[Images with localized body landmarks]
== Segment start ==
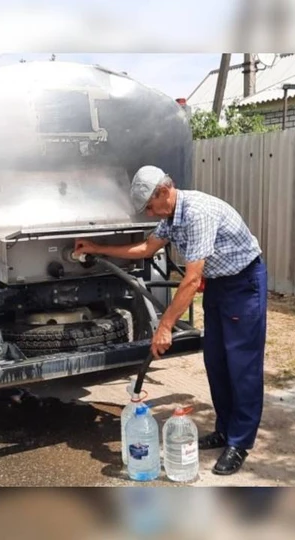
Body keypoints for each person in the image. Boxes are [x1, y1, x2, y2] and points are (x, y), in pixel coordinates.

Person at [74, 165, 267, 475]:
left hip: (243, 285)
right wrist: (98, 248)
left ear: (164, 192)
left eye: (150, 205)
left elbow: (191, 280)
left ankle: (240, 442)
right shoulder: (170, 216)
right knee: (216, 361)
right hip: (219, 284)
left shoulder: (196, 213)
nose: (150, 213)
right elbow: (146, 248)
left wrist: (164, 326)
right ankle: (224, 430)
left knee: (241, 364)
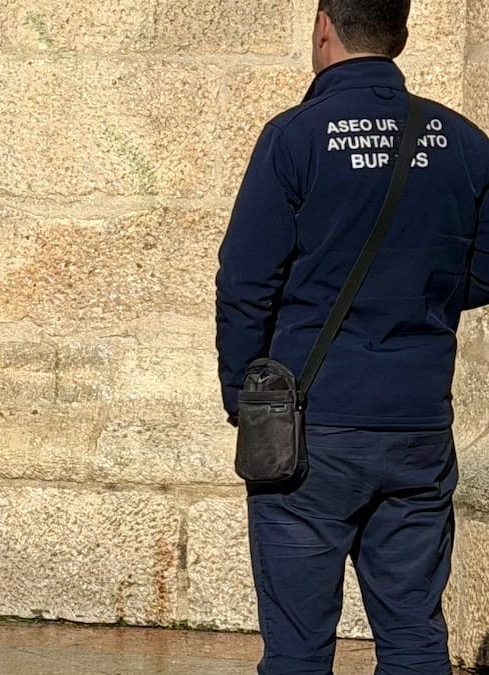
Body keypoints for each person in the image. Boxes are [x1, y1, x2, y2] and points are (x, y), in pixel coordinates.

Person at [215, 1, 489, 672]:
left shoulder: (295, 138)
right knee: (415, 635)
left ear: (323, 25)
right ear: (401, 33)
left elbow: (245, 282)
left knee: (298, 648)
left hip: (310, 431)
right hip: (417, 423)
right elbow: (480, 274)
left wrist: (243, 399)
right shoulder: (463, 141)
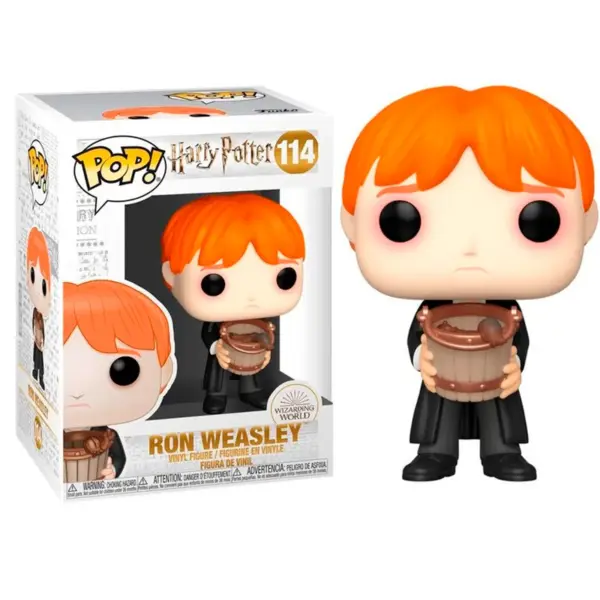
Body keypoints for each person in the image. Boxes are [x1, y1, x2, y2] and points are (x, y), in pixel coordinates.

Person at [342, 85, 597, 482]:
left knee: (500, 406)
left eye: (537, 219)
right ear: (351, 223)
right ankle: (436, 453)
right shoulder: (430, 310)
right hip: (441, 376)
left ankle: (502, 453)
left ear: (587, 223)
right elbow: (415, 338)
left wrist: (515, 365)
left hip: (495, 375)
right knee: (438, 409)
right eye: (402, 219)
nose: (470, 250)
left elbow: (520, 340)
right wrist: (421, 359)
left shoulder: (509, 311)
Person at [161, 194, 305, 415]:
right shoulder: (216, 322)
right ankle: (216, 395)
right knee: (218, 370)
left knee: (251, 367)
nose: (251, 298)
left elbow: (266, 336)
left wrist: (266, 348)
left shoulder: (259, 320)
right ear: (171, 275)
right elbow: (208, 333)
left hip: (251, 347)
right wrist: (215, 346)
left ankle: (250, 391)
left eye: (284, 277)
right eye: (213, 283)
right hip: (223, 347)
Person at [63, 280, 175, 479]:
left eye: (123, 372)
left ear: (164, 372)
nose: (78, 393)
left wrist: (112, 470)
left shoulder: (107, 436)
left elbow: (119, 458)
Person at [26, 227, 51, 391]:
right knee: (36, 359)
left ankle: (40, 377)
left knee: (40, 359)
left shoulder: (40, 314)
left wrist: (42, 341)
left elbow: (41, 328)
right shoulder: (35, 312)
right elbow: (33, 324)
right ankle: (35, 373)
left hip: (40, 342)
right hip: (37, 341)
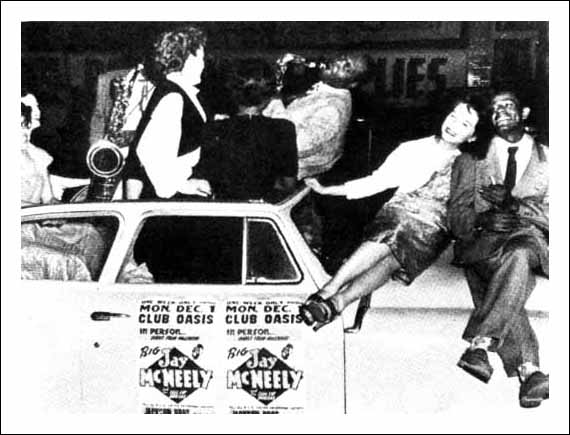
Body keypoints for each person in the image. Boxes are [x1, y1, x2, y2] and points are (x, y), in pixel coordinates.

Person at [301, 99, 483, 331]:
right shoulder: (412, 148)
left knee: (394, 254)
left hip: (432, 230)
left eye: (465, 124)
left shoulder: (470, 165)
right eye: (453, 116)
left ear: (473, 137)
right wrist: (328, 190)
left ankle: (332, 296)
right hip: (398, 216)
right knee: (394, 236)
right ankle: (334, 297)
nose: (454, 125)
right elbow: (376, 181)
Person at [448, 91, 549, 408]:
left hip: (530, 239)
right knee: (510, 271)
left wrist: (514, 205)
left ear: (525, 112)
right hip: (483, 245)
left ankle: (481, 343)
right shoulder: (470, 160)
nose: (500, 112)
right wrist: (481, 220)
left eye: (508, 105)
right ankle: (530, 371)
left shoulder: (552, 159)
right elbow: (456, 216)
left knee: (519, 253)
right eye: (494, 109)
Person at [123, 25, 211, 200]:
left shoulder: (174, 90)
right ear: (186, 59)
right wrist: (183, 185)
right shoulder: (174, 97)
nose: (203, 64)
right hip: (169, 200)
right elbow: (149, 152)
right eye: (200, 58)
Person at [193, 58, 298, 200]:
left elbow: (207, 179)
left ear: (232, 94)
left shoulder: (212, 129)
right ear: (269, 97)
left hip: (223, 208)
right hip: (266, 208)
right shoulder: (284, 129)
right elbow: (288, 185)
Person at [263, 54, 354, 180]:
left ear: (353, 84)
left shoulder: (333, 109)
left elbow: (294, 146)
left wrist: (275, 101)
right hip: (278, 159)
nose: (338, 62)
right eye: (343, 58)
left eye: (347, 68)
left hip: (287, 175)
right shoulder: (326, 90)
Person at [21, 94, 57, 207]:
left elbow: (49, 199)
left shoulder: (39, 155)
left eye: (24, 125)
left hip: (36, 217)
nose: (23, 133)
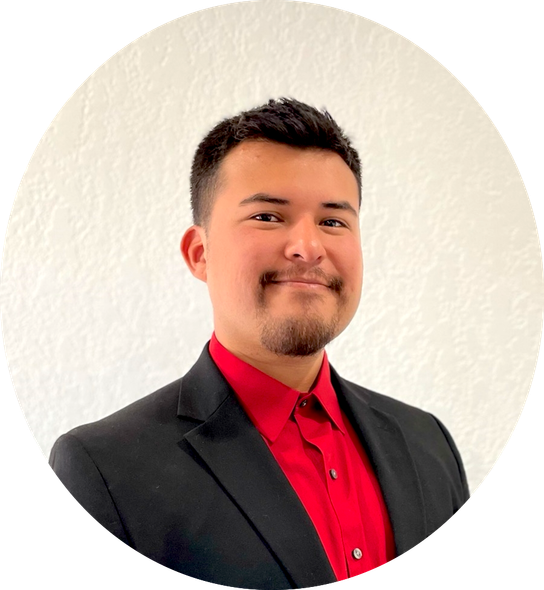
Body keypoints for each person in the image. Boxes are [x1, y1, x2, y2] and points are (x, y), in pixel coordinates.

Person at [49, 98, 469, 589]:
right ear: (200, 253)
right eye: (269, 216)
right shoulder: (105, 470)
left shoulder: (428, 442)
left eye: (333, 221)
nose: (308, 247)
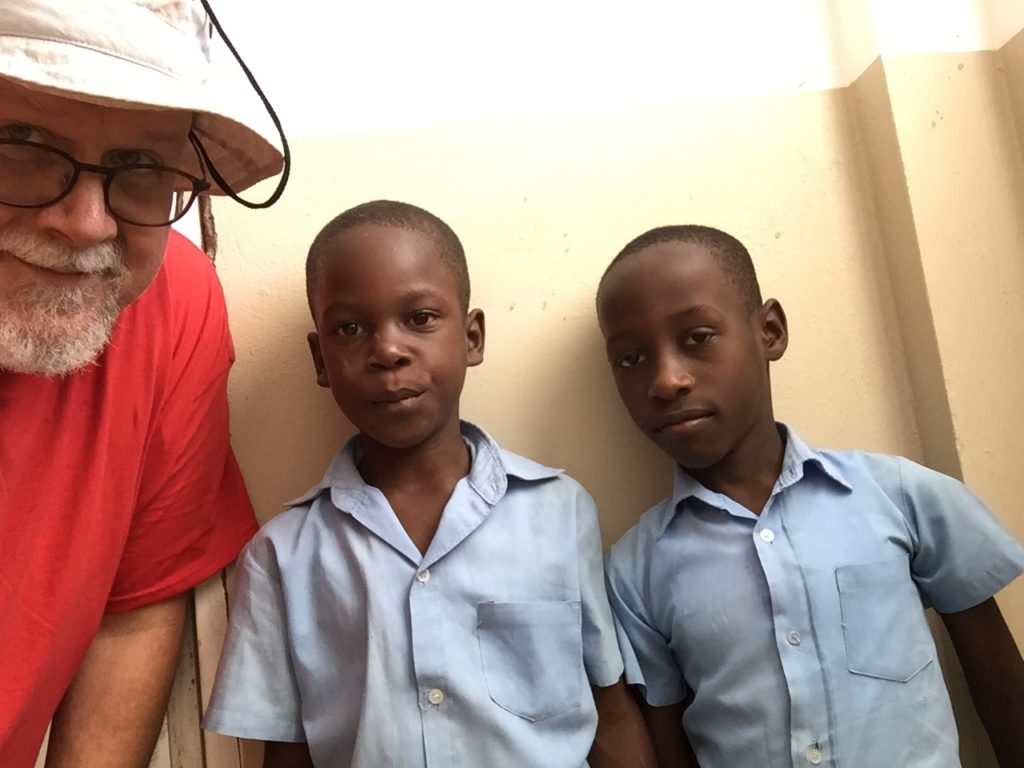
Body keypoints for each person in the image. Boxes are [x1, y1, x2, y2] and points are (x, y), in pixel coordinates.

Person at [203, 200, 655, 767]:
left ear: (471, 338)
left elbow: (610, 714)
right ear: (321, 360)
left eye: (419, 318)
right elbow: (287, 756)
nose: (388, 351)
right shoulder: (283, 555)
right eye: (350, 328)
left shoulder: (560, 513)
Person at [596, 224, 1024, 768]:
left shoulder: (900, 497)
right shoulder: (635, 572)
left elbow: (1004, 691)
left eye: (697, 337)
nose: (667, 380)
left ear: (769, 331)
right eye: (631, 359)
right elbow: (668, 745)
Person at [0, 1, 286, 766]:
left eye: (141, 167)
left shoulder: (170, 303)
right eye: (20, 144)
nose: (89, 223)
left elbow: (133, 608)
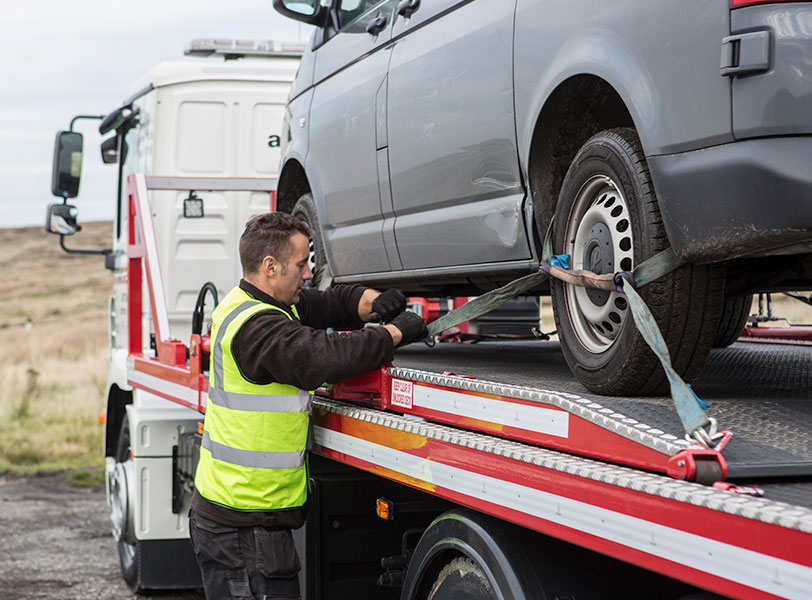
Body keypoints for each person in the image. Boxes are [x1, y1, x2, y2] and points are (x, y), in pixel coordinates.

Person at [189, 211, 427, 600]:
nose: (308, 273)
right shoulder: (257, 327)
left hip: (241, 517)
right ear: (270, 266)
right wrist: (394, 333)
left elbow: (331, 302)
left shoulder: (257, 301)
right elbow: (324, 357)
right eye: (301, 264)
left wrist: (373, 302)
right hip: (242, 525)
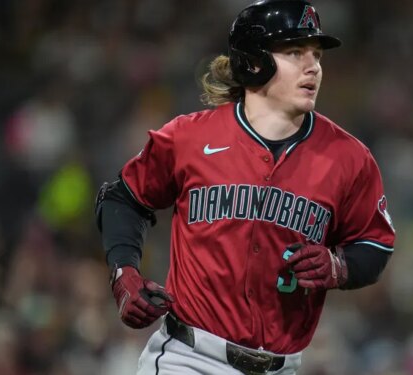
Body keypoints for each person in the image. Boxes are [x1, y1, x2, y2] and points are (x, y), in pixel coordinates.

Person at [95, 1, 396, 374]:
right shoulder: (190, 137)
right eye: (294, 52)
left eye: (316, 55)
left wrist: (341, 266)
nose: (313, 66)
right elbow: (123, 197)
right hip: (189, 358)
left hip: (282, 367)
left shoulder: (349, 158)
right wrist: (124, 271)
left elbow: (375, 244)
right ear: (254, 62)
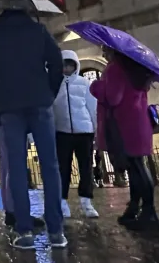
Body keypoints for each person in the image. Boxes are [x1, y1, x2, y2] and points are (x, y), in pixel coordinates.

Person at [0, 9, 67, 250]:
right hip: (40, 101)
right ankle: (56, 230)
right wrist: (49, 92)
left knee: (17, 167)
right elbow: (57, 62)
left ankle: (24, 230)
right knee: (50, 165)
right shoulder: (38, 30)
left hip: (9, 105)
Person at [90, 48, 159, 232]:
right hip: (138, 122)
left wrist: (96, 86)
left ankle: (149, 213)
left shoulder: (115, 68)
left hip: (124, 124)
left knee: (137, 168)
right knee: (137, 167)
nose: (104, 54)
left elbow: (113, 98)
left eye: (106, 50)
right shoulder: (135, 68)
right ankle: (136, 209)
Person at [52, 50, 99, 219]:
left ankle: (86, 201)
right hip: (62, 132)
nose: (67, 68)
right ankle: (63, 201)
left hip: (84, 131)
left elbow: (92, 106)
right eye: (64, 65)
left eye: (70, 65)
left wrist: (96, 129)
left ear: (75, 66)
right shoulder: (54, 84)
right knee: (63, 168)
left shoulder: (84, 82)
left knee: (86, 168)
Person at [0, 113, 45, 230]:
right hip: (9, 120)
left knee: (8, 167)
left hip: (6, 121)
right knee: (12, 167)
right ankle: (16, 212)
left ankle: (12, 211)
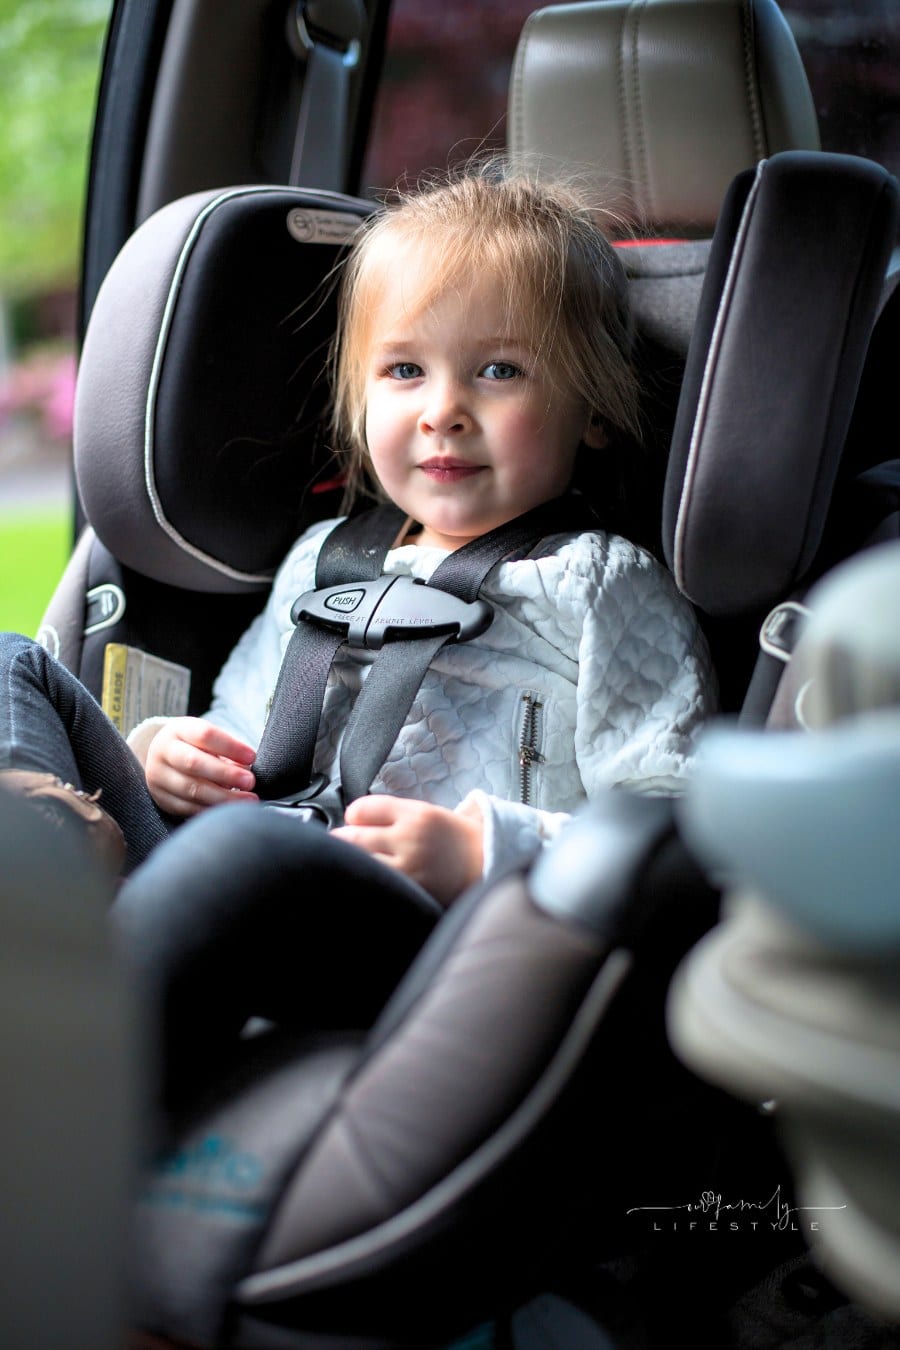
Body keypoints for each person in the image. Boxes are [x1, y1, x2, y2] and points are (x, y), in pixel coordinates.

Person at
== Segment end ==
▶ [Work to be completed]
Above are the records. Copy the lines beginning at the one that has "right eye: (213, 283)" and ending with the one that has "right knee: (36, 359)", unchanged.

▶ [Written answer]
right eye: (213, 283)
right hip: (223, 347)
Person at [63, 280, 175, 479]:
left eye: (123, 372)
left ear: (164, 372)
nose: (78, 393)
left wrist: (112, 470)
left shoulder: (107, 436)
left elbow: (119, 458)
Person at [26, 227, 51, 391]:
right knee: (36, 359)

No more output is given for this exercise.